Command Language

Command Language Vim allows us to describe the edits we want to make using a concise and expressive language of key mappings that together we refer to as Vim's command language. This language is one of the most powerful and unique aspects of Vim ...
This is a companion discussion topic for the original entry at
1 Like

Totally awesome. I love the /search n . combo.

Thanks! Glad you’re enjoying it.

Very useful video, vim is getting more and more useful for me!

One question: Wouldn’t /<search term or character> work for any situation, making both f<search character> or t<search character> redundant?

@sstgithub you certainly could use search for any t or T motion, but I find the explicitness of f, t, F, and T to map well to what I’m thinking. Also, searches only go up to the matching text, so you can’t replicate f directly.

This is awesome.

Great stuff. Thanks a bunch.

Great episode! What I still can’t figure out though is how to jump camel or snake case parts of variable, method, and class names?

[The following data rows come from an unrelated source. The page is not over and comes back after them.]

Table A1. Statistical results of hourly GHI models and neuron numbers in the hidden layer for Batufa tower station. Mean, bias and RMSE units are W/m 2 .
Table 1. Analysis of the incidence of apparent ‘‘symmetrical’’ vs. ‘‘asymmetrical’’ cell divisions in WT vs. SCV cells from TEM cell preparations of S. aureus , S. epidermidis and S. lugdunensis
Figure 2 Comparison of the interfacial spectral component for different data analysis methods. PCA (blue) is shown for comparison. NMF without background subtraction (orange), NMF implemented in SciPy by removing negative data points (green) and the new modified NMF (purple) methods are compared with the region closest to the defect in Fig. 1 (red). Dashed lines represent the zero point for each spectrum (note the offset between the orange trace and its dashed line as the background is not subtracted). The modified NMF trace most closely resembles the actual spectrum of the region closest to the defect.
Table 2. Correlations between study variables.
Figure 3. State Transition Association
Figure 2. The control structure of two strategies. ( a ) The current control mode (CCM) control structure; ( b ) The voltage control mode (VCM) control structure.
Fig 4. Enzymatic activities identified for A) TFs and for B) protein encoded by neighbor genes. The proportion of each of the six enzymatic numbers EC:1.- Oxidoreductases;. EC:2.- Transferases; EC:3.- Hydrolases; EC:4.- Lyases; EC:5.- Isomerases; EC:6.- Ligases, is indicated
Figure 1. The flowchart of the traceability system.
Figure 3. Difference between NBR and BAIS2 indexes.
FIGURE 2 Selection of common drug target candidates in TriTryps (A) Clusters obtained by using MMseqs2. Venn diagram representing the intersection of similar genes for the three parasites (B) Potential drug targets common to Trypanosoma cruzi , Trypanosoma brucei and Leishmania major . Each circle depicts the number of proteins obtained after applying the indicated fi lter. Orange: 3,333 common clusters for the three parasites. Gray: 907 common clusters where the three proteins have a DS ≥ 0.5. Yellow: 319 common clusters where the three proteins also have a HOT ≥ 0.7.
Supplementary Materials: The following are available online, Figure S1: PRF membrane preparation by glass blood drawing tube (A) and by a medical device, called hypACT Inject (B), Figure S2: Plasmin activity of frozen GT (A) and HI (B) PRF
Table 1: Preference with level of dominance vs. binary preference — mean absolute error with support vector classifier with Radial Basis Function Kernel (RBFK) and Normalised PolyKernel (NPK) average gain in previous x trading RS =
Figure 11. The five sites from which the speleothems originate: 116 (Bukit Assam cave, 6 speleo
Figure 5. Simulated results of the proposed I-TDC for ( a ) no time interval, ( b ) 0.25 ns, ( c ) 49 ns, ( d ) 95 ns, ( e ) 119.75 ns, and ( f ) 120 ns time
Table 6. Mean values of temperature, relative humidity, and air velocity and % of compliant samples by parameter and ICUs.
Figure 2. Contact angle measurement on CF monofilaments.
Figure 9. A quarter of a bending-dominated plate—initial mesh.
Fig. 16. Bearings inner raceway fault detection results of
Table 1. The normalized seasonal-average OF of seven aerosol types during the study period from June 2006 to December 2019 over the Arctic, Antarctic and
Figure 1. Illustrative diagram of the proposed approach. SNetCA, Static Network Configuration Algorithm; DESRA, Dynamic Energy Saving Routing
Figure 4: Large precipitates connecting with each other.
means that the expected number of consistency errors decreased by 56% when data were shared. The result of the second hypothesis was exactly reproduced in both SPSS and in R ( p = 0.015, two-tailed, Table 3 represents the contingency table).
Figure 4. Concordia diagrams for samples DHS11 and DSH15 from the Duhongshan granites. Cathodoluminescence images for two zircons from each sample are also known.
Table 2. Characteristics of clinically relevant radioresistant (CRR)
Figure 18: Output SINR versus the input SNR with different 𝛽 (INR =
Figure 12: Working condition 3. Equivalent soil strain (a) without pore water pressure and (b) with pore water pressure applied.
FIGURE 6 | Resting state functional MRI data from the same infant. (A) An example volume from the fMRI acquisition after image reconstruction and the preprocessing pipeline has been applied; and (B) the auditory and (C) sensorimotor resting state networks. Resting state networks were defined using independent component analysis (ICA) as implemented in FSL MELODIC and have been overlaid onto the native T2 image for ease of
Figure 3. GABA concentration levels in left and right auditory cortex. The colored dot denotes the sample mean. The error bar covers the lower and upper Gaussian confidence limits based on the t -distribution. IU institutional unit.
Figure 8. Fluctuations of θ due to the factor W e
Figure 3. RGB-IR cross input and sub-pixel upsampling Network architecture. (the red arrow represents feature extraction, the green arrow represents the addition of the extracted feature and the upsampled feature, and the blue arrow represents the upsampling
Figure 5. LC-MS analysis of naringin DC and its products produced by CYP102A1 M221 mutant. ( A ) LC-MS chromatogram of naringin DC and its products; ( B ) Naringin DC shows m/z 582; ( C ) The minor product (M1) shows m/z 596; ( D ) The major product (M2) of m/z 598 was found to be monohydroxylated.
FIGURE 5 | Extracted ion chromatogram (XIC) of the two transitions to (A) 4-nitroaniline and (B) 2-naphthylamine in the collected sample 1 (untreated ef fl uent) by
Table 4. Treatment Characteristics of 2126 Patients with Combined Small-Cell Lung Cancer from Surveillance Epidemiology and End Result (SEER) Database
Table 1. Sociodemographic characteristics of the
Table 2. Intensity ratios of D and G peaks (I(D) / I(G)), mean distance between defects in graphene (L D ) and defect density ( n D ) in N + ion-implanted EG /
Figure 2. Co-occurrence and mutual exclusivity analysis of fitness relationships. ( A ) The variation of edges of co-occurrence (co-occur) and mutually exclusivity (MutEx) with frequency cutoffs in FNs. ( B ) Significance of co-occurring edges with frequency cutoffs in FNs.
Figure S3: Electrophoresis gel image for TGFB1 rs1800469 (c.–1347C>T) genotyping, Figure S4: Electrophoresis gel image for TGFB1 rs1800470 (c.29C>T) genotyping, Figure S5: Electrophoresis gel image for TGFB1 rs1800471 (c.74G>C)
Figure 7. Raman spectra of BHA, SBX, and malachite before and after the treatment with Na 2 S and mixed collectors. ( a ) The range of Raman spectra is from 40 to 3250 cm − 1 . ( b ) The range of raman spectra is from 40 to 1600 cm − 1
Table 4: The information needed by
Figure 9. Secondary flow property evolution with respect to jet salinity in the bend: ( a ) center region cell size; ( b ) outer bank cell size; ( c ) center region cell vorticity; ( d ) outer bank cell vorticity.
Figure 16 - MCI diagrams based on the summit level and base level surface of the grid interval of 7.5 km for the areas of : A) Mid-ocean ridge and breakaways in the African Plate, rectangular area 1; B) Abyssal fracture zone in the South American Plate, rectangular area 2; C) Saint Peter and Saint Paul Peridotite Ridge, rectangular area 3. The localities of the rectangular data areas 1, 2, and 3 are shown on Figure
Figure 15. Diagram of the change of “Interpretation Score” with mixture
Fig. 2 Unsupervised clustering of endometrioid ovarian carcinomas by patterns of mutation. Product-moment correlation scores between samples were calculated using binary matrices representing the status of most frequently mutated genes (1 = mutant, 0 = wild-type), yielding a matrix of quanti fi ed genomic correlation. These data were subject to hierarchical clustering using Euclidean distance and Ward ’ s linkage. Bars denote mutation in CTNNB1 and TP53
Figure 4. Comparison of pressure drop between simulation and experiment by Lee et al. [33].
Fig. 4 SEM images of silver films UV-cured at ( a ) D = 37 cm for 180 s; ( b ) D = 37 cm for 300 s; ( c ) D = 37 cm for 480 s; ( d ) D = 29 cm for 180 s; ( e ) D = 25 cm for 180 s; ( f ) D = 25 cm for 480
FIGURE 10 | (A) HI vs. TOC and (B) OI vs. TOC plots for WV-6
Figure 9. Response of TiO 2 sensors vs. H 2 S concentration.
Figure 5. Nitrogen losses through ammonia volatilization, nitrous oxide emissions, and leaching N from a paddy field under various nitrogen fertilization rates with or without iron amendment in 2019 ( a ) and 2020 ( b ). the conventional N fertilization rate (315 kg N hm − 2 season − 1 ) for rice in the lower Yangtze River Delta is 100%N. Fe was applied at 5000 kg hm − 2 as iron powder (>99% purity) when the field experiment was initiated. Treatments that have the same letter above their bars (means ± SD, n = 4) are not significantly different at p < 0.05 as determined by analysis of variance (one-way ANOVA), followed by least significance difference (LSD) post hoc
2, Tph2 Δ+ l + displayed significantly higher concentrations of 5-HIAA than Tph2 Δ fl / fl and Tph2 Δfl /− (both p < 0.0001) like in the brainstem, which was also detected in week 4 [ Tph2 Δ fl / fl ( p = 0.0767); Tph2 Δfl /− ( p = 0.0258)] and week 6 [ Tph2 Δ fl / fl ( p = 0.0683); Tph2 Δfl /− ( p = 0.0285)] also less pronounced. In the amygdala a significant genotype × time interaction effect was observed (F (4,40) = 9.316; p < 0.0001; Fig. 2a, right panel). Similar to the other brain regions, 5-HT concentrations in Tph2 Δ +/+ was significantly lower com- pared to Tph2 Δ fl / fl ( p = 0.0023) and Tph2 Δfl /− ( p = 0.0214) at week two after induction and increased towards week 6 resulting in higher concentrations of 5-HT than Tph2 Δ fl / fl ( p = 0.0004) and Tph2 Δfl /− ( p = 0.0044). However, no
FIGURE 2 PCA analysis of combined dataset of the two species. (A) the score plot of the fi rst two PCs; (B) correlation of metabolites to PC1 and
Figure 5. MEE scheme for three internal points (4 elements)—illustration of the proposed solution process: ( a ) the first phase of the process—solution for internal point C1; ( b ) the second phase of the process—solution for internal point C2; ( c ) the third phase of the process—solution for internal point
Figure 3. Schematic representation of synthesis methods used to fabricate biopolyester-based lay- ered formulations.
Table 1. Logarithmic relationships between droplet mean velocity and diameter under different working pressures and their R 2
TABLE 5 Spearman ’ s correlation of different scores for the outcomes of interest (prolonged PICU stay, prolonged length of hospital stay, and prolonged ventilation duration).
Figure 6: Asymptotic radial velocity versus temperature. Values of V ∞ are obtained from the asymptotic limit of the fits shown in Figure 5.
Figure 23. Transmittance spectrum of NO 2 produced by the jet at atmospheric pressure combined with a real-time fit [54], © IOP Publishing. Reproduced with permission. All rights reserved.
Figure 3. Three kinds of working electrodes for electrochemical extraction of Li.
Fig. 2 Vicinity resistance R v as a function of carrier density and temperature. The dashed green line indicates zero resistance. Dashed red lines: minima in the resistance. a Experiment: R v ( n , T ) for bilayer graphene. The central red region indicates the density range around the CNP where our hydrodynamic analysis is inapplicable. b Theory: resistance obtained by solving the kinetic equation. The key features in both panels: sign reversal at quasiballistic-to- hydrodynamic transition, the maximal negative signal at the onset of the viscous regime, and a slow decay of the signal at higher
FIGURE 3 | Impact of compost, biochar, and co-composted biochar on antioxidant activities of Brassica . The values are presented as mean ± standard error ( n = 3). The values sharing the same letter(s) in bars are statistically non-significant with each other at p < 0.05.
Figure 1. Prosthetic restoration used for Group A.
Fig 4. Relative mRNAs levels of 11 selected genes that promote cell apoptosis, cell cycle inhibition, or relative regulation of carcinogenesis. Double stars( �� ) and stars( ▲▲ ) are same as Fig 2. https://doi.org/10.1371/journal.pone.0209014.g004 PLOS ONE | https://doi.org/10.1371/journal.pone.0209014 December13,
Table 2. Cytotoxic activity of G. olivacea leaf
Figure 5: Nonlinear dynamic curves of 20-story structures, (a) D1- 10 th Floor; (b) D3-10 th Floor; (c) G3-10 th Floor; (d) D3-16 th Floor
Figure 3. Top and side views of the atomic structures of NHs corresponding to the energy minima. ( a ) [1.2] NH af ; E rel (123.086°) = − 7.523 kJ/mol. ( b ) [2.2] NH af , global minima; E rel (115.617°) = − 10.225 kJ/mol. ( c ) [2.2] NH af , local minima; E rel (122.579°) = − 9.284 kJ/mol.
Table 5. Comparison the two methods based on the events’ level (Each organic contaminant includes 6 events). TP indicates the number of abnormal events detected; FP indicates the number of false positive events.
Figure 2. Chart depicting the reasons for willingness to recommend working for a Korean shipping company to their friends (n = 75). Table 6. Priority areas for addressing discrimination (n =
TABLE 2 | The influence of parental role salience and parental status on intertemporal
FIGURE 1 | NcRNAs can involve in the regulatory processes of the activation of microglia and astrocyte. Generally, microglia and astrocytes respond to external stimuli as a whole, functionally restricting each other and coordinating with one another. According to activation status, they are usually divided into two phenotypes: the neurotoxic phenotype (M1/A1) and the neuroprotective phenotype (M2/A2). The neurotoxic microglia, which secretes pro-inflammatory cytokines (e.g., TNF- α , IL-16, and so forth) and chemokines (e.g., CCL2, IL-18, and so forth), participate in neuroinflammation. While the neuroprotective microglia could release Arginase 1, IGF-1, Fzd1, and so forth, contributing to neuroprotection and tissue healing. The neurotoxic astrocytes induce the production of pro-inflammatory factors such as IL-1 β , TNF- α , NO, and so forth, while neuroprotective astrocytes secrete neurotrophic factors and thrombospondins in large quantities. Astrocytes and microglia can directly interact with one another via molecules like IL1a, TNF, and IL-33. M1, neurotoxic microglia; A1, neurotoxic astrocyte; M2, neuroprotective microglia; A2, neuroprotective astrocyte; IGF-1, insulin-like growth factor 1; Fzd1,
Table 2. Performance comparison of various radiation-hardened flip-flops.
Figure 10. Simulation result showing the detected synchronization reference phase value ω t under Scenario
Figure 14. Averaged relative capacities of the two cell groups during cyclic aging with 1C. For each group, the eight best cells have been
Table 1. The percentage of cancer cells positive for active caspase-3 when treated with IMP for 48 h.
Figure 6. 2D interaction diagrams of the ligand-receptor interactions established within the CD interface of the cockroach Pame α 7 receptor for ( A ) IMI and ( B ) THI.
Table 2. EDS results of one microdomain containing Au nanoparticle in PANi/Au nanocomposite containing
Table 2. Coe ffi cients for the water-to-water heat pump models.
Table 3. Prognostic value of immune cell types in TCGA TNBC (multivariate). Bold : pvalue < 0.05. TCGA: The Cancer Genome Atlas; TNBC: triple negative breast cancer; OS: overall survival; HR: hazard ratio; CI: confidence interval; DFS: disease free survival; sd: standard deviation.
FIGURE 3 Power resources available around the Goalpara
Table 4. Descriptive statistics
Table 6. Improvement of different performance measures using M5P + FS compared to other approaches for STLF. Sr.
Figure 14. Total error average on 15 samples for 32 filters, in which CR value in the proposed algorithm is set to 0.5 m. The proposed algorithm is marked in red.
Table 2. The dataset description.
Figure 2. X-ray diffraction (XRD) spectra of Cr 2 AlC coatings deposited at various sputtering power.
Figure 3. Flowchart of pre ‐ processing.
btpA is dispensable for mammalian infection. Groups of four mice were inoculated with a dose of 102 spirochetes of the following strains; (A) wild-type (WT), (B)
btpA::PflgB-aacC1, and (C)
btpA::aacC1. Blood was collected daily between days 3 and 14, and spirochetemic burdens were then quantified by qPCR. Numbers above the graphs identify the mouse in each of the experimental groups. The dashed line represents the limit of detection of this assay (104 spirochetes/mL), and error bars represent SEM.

Hi @alexvbush, thanks for the kind words! For snake case motion you can use f_ to “find” the next underscore, then ; to repeat that motion to find the next, and the next, and the next. That said, I’d probably use a search to more directly target the thing you’re after, but either would work.

For camel case, you can likely get there directly by targeting the capitalized letter you’re seeking as it will likely be unique, so given hello[W]orldVariableNameHere, with your cursor on the W in word, you could use fN to jump to the N in name. Again, a search would also work here, and would likely be what I’d use.

More generally, if you regularly find yourself wanting to move via word based things like that, you might want to check out plugins like CamelCaseMotion or vim-wordmotion.